James Carter
According to data from crypto analytics firm Glassnode, the annualized daily net inflation rate of the Ether (ETH) supply hit a record low of -2.772% on Tuesday. Ether is the token that runs the smart-contract-enabled Ethereum blockchain, which is the largest blockchain in the world right now in terms of the number of decentralized applications that use it. By market capitalization, Ether is the second largest cryptocurrency.
Since then, Ether’s net inflation rate has gone up, and as of Sunday, it was around -1%. But over the last month, there has been a clear trend. The rate at which the amount of Ether is going down, or deflating, is getting faster. And if things keep going the way they are in the Ethereum network, the rate of deflation could speed up even more, which many analysts think would be good for the price of ETH.

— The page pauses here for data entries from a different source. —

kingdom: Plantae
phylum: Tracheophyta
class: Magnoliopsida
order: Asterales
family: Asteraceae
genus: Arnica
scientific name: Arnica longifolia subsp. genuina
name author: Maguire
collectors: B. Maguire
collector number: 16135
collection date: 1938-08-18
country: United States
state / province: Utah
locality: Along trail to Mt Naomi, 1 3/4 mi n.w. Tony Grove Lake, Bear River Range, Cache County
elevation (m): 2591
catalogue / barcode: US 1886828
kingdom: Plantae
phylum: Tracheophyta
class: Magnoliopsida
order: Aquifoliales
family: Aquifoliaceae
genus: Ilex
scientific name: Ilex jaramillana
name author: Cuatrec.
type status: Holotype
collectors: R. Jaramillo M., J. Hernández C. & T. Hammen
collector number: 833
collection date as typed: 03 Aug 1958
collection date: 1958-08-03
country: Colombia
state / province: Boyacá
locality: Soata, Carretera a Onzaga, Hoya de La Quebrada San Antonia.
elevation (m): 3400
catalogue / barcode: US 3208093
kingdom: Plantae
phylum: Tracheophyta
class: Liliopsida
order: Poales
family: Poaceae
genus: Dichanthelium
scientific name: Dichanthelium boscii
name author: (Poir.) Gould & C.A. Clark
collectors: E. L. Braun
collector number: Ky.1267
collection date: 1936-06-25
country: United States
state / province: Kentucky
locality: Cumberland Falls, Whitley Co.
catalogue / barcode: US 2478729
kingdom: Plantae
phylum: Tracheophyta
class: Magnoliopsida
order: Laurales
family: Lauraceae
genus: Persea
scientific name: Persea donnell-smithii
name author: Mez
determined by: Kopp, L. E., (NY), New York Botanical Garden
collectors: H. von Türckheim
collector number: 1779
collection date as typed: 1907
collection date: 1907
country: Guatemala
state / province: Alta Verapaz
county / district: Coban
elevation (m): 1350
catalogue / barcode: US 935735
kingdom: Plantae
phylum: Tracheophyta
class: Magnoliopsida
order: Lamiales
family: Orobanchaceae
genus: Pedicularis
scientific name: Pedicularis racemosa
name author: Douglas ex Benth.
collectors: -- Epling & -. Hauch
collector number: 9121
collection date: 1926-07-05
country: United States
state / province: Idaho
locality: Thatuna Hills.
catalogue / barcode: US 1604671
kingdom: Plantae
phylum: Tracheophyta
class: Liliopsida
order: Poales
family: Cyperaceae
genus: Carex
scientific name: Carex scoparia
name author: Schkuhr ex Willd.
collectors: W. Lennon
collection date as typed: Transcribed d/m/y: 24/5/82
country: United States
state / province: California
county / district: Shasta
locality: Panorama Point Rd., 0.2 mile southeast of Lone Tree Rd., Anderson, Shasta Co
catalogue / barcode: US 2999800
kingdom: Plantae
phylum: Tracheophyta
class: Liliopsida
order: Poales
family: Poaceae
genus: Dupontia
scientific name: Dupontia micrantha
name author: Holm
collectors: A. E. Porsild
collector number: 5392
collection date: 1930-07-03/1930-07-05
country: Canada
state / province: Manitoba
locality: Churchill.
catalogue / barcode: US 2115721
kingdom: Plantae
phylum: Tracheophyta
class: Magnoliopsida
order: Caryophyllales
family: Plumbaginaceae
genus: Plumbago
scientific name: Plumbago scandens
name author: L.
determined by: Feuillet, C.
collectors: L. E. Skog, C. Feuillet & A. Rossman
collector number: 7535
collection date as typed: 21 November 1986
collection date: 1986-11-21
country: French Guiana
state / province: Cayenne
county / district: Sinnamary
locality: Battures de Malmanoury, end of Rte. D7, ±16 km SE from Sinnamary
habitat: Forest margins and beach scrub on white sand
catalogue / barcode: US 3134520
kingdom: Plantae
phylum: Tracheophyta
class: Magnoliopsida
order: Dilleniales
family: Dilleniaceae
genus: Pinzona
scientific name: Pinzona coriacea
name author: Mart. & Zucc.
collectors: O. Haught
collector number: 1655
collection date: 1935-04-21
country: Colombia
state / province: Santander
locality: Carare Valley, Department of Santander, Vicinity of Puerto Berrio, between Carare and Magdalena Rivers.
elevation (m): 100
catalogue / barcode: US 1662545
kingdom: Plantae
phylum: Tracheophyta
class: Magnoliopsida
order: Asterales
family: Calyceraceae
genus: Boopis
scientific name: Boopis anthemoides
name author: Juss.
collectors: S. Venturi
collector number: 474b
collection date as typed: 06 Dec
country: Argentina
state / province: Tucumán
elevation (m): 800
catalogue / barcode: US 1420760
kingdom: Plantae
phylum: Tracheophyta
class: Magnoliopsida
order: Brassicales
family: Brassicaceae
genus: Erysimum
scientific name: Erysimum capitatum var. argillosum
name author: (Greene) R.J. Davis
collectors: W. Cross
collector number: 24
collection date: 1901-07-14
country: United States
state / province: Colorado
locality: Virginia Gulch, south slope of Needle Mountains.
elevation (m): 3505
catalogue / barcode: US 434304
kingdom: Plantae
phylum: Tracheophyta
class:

Glassnode says that at 64 Gwei, the price of gas on the Ethereum network hit its highest point in seven months. The value of 1 Gwei is 0.000000001 ETH. The minimum gas fee (in Gwei) that a user needs to pay for a transaction is found by multiplying the Gwei Gas Price by the Gas Limit, which is currently 21,000.
So, when the price of gas hit 64 Gwei on Tuesday, users had to pay at least 1,344,000 Gwei, or 0.001344 ETH, per transaction. Based on how much Ether cost when it closed last Tuesday, that’s about $2.10. By Sunday, the price of gas had dropped to around 30 Gwei, which meant a transaction fee of 0.00063 ETH, or about $1.06 based on the price of Ether at the end of the day on Sunday.
The rate at which Ether is burned is directly linked to the price of gas, which is shown by the value of Gwei. Before we can figure out why we need to quickly understand how the fee structure of the Ethereum network works. There are two different parts to network fees. The first is a base fee that all users must pay to make sure that their transaction is accepted and processed on the blockchain.
Then there is a tip that users can pay if they want their transaction to be done faster. The Ethereum network automatically figures out the base fee, which goes up when there are a lot of users on the network. Ethereum Improvement Proposal (EIP) 1559, which was added to the Ethereum code during the London hardfork in August 2021, says that all of these base fees paid by users must then be burned, which takes the tokens out of circulation for good.
So, when the base gas fee goes up, so does the rate at which Ether is burned. This can be seen in the chart above. The red bars show the rate at which ETH is burned because of EIP 1559. When this burn rate is higher than the rate of new ETH being made, which is about 0.55%, the amount of ETH will go down. The nodes and stakers who protect the Ethereum network are given ETH.
There are signs that the number of transactions on the Ethereum network has been going up this year, and this could keep happening, putting more pressure on gas fees to go up and increasing the rate at which ETH is burned. DeFi Llama says that the total amount of money locked up in smart contracts on the Ethereum network, called trade value locked (TVL), was about $54 billion as of last week. This is up from about $35 billion at the beginning of the year.
The rise in cryptocurrency prices can explain some of this. But the value of TVL in ETH has gone up from 31 million at the beginning of the year to around 32.3 million. Even though the number and size of ETH transactions on the Ethereum network haven’t changed much in the last year, the number of what are called “internal smart contract calls” (calls made from within a smart contract that has already been executed) has been going up over the last few months, which shows that more smart contracts are being used on the network.
Ether is up about 42% this year, and if crypto prices keep going up, investors are likely to start investing again in Decentralized Finance (DeFi) because market sentiment is getting better. Early in 2022, the daily annualized burn rate for ETH (EIP 1559) was as high as 6.0% due to high network traffic.
At the time, the Ethereum blockchain was still run by the much more energy-intensive proof-of-work consensus mechanism. Because the miners who ran the network had to pay much more for energy and miner rigs, Ethereum’s issuance rate was much higher, at around 4.4% to 4.6% per year. That means that the rate of deflation for Ether never went above about 1.5%.
But if the burn rate of EIP 1559 goes back up to where it was in early 2022, Ether’s deflation rate could reach a shocking 5.5%. It’s impossible to know what will happen to Ethereum network gas fees and the rate at which ETH is burned in the future.
But one thing is certain: the fact that ETH is a deflationary asset should help it keep its value over the next few years. Many analysts think that ETH has a good chance of catching up to or even passing BTC in terms of market capitalization. This is because DeFi adoption is going to pick up, and the Bitcoin supply is still growing at about 2% per year (until the next halving in about a year and a half).